Berkus had sold out his corporate booths and was on vacation when he checked in with his office and found out that Superior Galleries had called.
"I tied into it that that's owned by Bruce McNall," he said. "I said, 'Wait a minute, what do they want?' I called them and they said 'We were thinking of bringing in the Wagner.' I said, 'Say no more. It would be our pleasure.' "
The Wagner has company. Also on display is a New York Yankee uniform autographed by Babe Ruth, which is considered one of the two-best such items in existence. Superior plans to sell the uniform at an auction in October. Also on display were uniforms worn by Joe DiMaggio, Lou Gehrig and Gordie Howe.
The Wagner won't be sold, however. An offer of more than $600,000 has been turned down.
"That particular one, that's the best one in the world," said Rosen, wistfully. He should know. He's sold seven Wagner cards, two of them twice. He had another one for sale this weekend. "I don't know how it can be better. I just don't know how."
What could be better than the best?
Autograph signers today will be Jim Brown, Bart Starr, Steve Carlton and Lou Brock in the morning, Hank Aaron and Brooks Robinson at midday, and Carl Yastrzemski, Luis Aparicio and Bobby Hull in the afternoon. Starr, Robinson and Hull will be giving free autographs. . . . The long lines for promotional giveaways continued Saturday, fueled by prospects of financial gain. One person, standing no more than 15 feet from the distribution booths, was offering $50 for each package of limited edition items produced by the convention's corporate sponsors.
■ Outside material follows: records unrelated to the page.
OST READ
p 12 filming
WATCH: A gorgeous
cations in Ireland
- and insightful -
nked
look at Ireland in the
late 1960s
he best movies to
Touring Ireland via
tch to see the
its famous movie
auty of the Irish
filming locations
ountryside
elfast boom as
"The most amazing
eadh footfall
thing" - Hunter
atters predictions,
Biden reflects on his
Another wore a T-shirt that read "I Buy Promos." One young entrepreneur from Texas said he has spent $1,000 acquiring promos the day before, and sold them for $2,000. "It's easy money," he said. . . . Perhaps the most innovative marketing strategy to debut at the convention was that of the Wild Card company of Hamilton, Ohio. Wild Card will produce a set of college football draft picks, with one of every 100 cards carrying a stripe with a number, ranging from five to 1,000. Collectors who receive such a card will be able to send it back to the company and get that number of cards of the player in return.